Passage to read:
>>>>
Back at the White House, pressure to take action is overwhelming. Our war-game master lays out a range of options. We could hold our fire, do nothing, and avoid a war — but sacrifice U.S. credibility and watch the Japanese navy disintegrate. We could send a signal to China by carrying out a cyberattack, but still avoid a direct military assault. A third response would be a tit-for-tat move, using U.S. submarines to take out a Chinese surface ship at no risk to the American crew on the sub. An extreme response would be massive escalation, including strikes on the Chinese homeland or its key military facilities, in order to send an unequivocal message that Beijing is messing with history’s greatest power. As former Yankees manager Billy Martin used to say: “I never threw the first punch; I threw the second four.”
Mindful of the need to keep Japan’s small but able navy in the fight, and feeling pressure from all sides, we opt to help level the playing field for our ally — and send Beijing a message of our resolve — by torpedoing a pair of Chinese guided-missile destroyers, killing several hundred people.
“You have now drawn Chinese blood. You have now started a U.S.-China war by your actions,” Shlapak says.
Senkakus Incident — Day 4
The leadership in Beijing is stunned. It had made clear that this was a fight between China and Japan and that the fight didn’t concern the United States. But times have changed. Just as the Chinese military is much stronger than in decades past, Chinese society is different. This isn’t 1979, when Chinese forces suffered huge losses in Vietnam, yet could withdraw with no domestic political backlash. Now, hundreds of millions of Chinese netizens are livid, clamoring for revenge for the sunken ships.
Shlapak invites us to play now as the “red team,” China. The options are: ignore the sunken ships — and Chinese nationalists — to steer clear of a fight; seek a proportional response by sinking U.S. Navy vessels, like the vulnerable destroyers near Japan; or respond very sharply, such as with a missile assault on U.S. air bases on Okinawa.
We opt for something different. Braving nationalist backlash, we choose a very restrained approach, seeking to inflict pain on the United States but stopping short of drawing blood. While keeping up military attacks on Japanese forces, we unleash China’s asymmetric capabilities against the Americans, especially in cyber- and financial warfare. We activate malware already embedded in the U.S. electricity grid and plunge Los Angeles and San Francisco into darkness. We manipulate data for automatic trading on the NASDAQ stock exchange and erase tens of billions of dollars of wealth, a panic that quickly spreads to other financial markets. We also hint at unloading a portion of our holdings of U.S. government debt, sending the U.S. dollar plummeting.
Senkakus Incident — Day 5
Meanwhile, Chinese forces continue to hammer Japanese surface vessels near the Senkakus. In less than 24 hours, one-fifth of the Japanese navy is knocked out of action and hundreds are dead. To drive home its point, China also initiates attacks on the Japanese economy, knocking out the vulnerable power grid and blasting a crucial jet-fuel refinery.
<<<<
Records
>>>>
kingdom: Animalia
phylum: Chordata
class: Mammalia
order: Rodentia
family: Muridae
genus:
<<<<
Requests:
**a)** Copy a portion of the Senkakus war-game passage word for word: begin at the words "We opt for something" and stop after "U.S. dollar plummeting.".
**b)** In the Senkakus war-game passage, which two U.S. cities lose power when China activates malware in the electricity grid?

Completed exercise:
**a)**
We opt for something different. Braving nationalist backlash, we choose a very restrained approach, seeking to inflict pain on the United States but stopping short of drawing blood. While keeping up military attacks on Japanese forces, we unleash China’s asymmetric capabilities against the Americans, especially in cyber- and financial warfare. We activate malware already embedded in the U.S. electricity grid and plunge Los Angeles and San Francisco into darkness. We manipulate data for automatic trading on the NASDAQ stock exchange and erase tens of billions of dollars of wealth, a panic that quickly spreads to other financial markets. We also hint at unloading a portion of our holdings of U.S. government debt, sending the U.S. dollar plummeting.

**b)** Los Angeles and San Francisco.